Jamala said that she was aware of the political component of her victory, but that’s not the way she wants it to be.

“I’m a musician, a songwriter,” she said. “All these things are not for me. Russia, Ukraine – all this squabbling, it’s out of place here.”

That’s a surprising attitude coming from the singer who represented the country suffering from Russia’s invasion with a song about “the strangers” who come to one’s house to kill.

It would have been a fitting viewpoint if Jamala performed at the Eurovision one of her light-hearted pop-jazz hits. But she entered the contest with a song about the deportation of Crimean Tatars by Soviet authorities, and did so two years after Russia, the Soviet Union’s successor, illegally stole Crimea and started the oppression of Crimean Tatars, forcing many of them to flee the peninsula again in a tragic historic recurrence.

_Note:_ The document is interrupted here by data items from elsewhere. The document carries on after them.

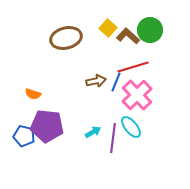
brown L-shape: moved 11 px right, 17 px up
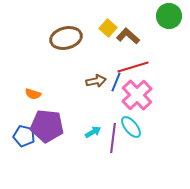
green circle: moved 19 px right, 14 px up
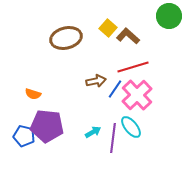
blue line: moved 1 px left, 7 px down; rotated 12 degrees clockwise
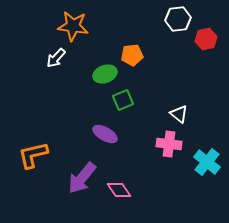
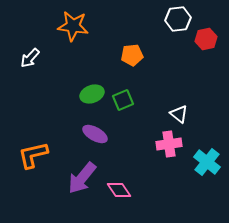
white arrow: moved 26 px left
green ellipse: moved 13 px left, 20 px down
purple ellipse: moved 10 px left
pink cross: rotated 15 degrees counterclockwise
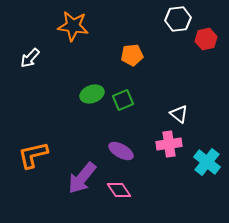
purple ellipse: moved 26 px right, 17 px down
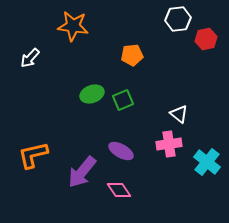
purple arrow: moved 6 px up
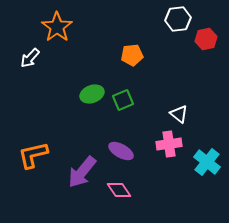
orange star: moved 16 px left, 1 px down; rotated 28 degrees clockwise
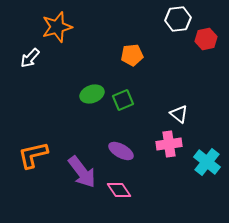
orange star: rotated 20 degrees clockwise
purple arrow: rotated 76 degrees counterclockwise
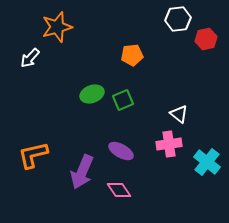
purple arrow: rotated 60 degrees clockwise
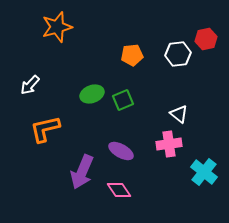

As the votes came in, Ukrainian viewers hardly cared about the quality of the songs. What was happening on the screen was a small yet sweet victory of Ukraine over Russia, symbolic revenge that came two years after Russia started its war against Ukraine.

The politics, or as Jamala puts it, “squabbling,” was a component of her win. Eurovision, besides music, has always reflected politics.

As Ukraine analyst Timothy Ash has written: “For the Eurovision novices out there, a tip: it is not really about the songs. It is the one chance in the year when you find out what nations really think about each other.”

Denying the political angle isn’t just inaccurate. It minimizes that special night when a suffering nation found itself in unfamiliar position: As winners.